In Sri Lanka, Scandinavian officials monitoring a truce between the government and Tamil Tiger rebels are trying to iron out differences holding up planned peace talks.
The head of a Scandinavian truce-monitoring mission, Major General Trond Furuhovde, is visiting the rebel-held town of Killinochi to discuss with Tamil rebels what they said are several breaches by the government of a cease-fire.
Norway brokered the cease-fire between Tamil guerrillas and the government in February, setting the stage for peace talks that were widely expected to begin in May.
But the talks have been delayed, partly due to rebel accusations that the government has not fulfilled its obligations under the agreement. For example, they say, the military has not vacated schools, temples and other public buildings in the north and the east.
Scandinavian monitors said they will focus on joint inspections of religious places and other buildings to ensure they are vacated by government soldiers. The government said it is committed to honoring the cease-fire agreement, and is trying to speed its implementation.
The monitors are also discussing a government demand that Tamil Tigers give free access to public transport along a key highway in an area under their control.

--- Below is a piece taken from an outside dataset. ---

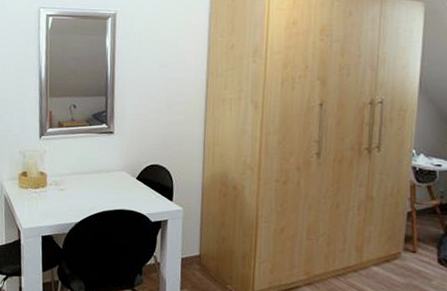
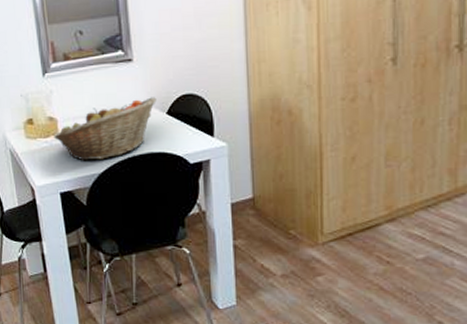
fruit basket: none [42,164,130,212] -> present [54,97,157,161]

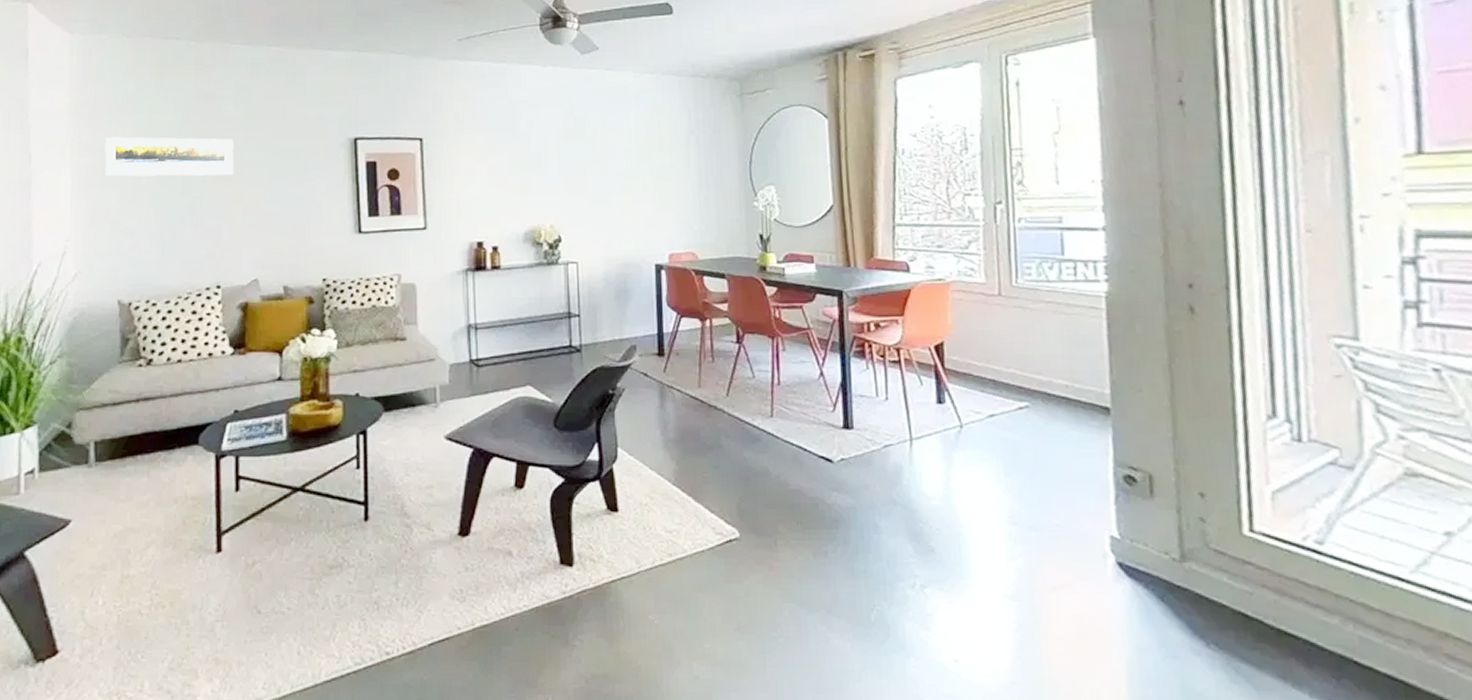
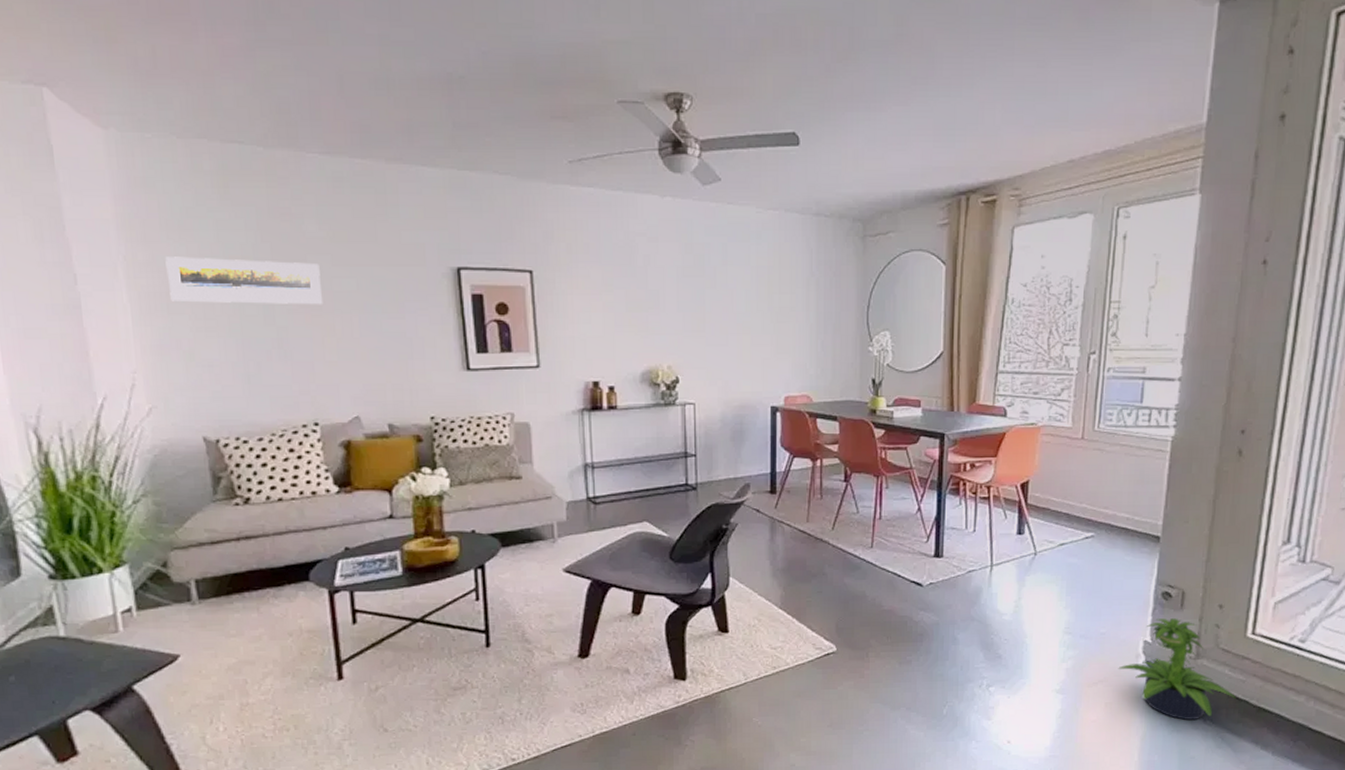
potted plant: none [1082,508,1243,642] -> present [1118,618,1235,720]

Earlier this week, an editorial in a pro-Tamil rebel newspaper said the peace effort was stagnating, and the peace talks were "not expected anytime soon." The government responded by saying the talks may be delayed, but the peace process is moving well.

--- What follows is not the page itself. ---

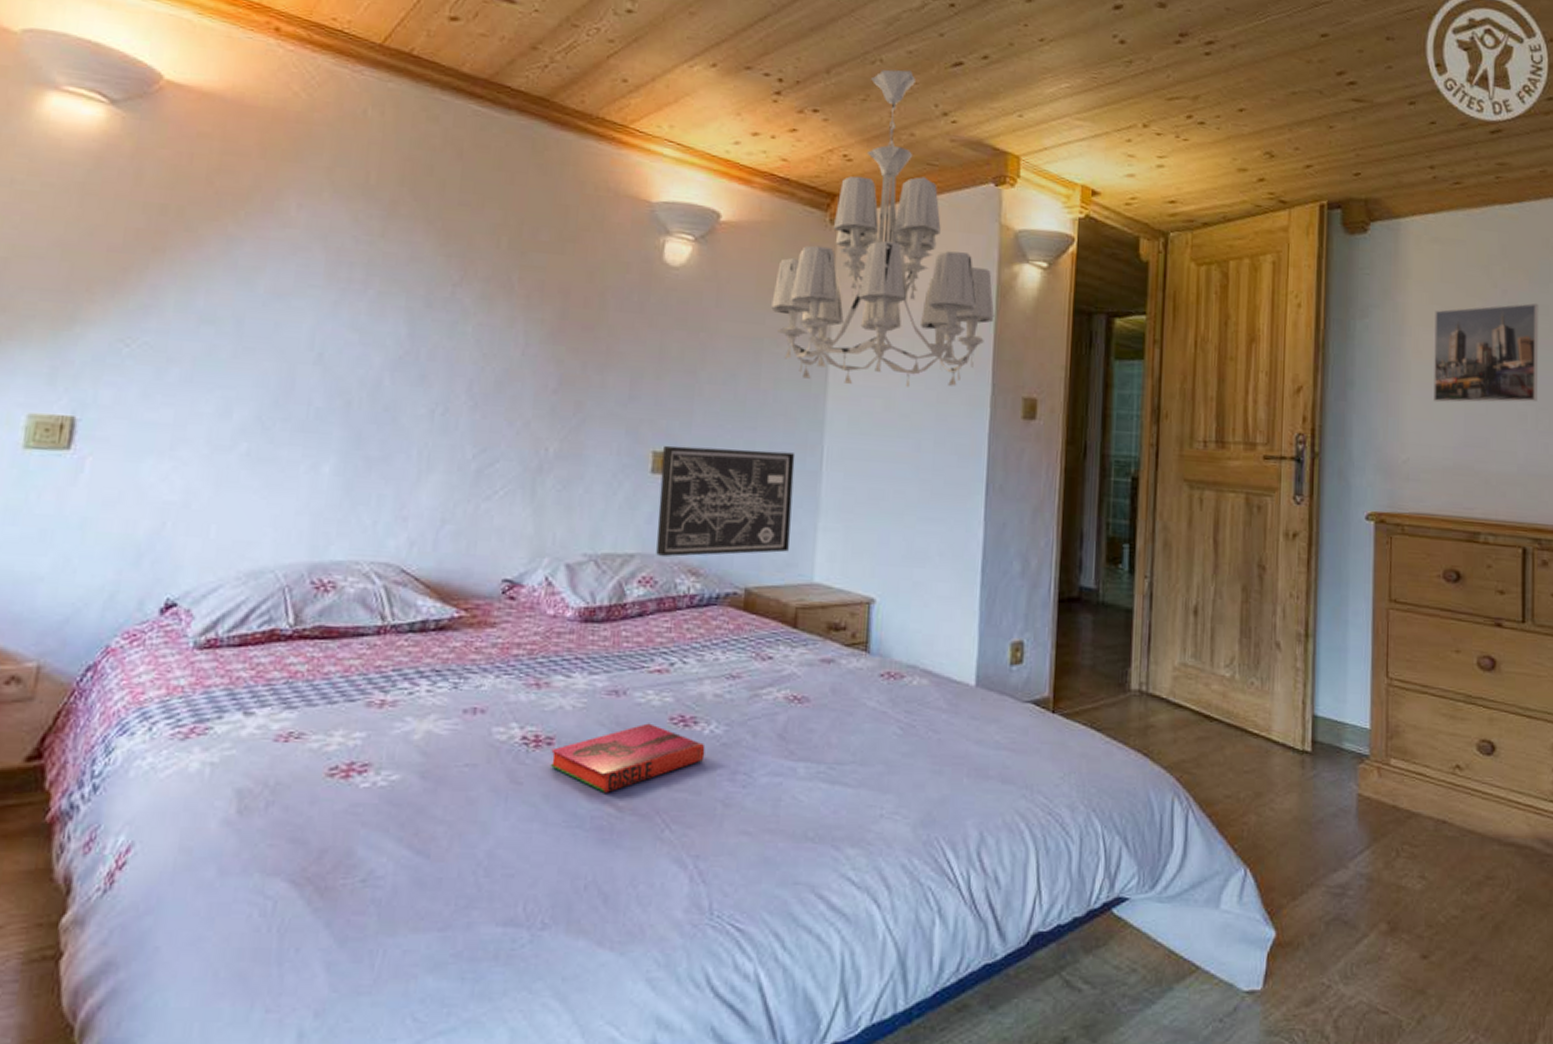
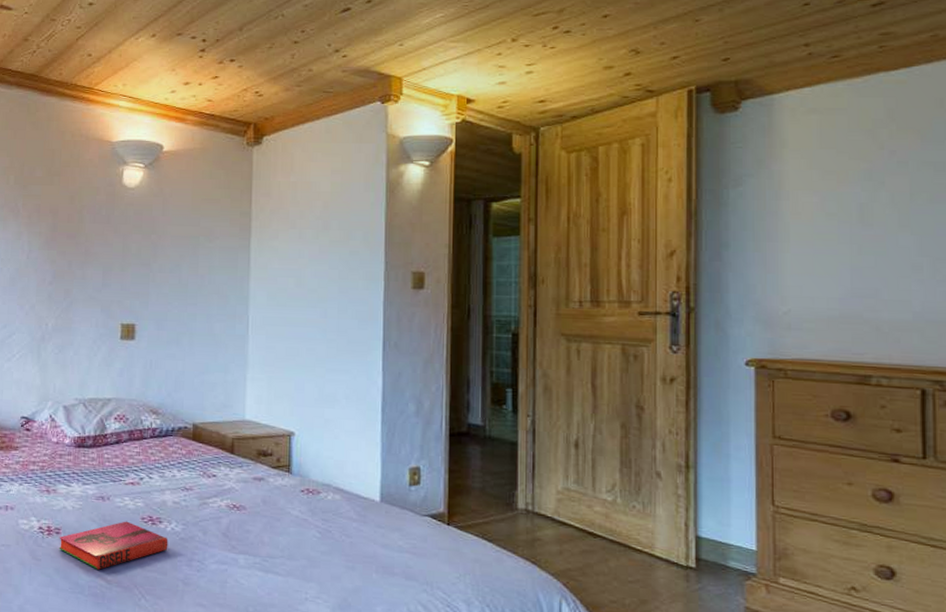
wall art: present [656,445,796,557] -> none [126,319,227,401]
chandelier: present [771,69,995,387] -> none [204,20,385,268]
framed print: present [1434,302,1539,403] -> none [814,160,935,258]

Political observers say the Tamil rebels appear to be putting pressure on the government to gain as much as possible before talks begin.
But observers say there is concern that the peace process could lose momentum, if a dialogue does not begin soon.
The talks are scheduled to be held in Thailand. The decision by the government and the rebels to enter a peace process has been widely welcomed, and led to hopes that it could end one of Asia's longest civil wars.
The Tamil rebels began fighting nearly two decades ago for a separate homeland in the north and the east of the island nation, complaining of discrimination by the majority Sinhalese community. The guerrilla warfare has killed more than 60,000 people, and been a drain on the nation's economy.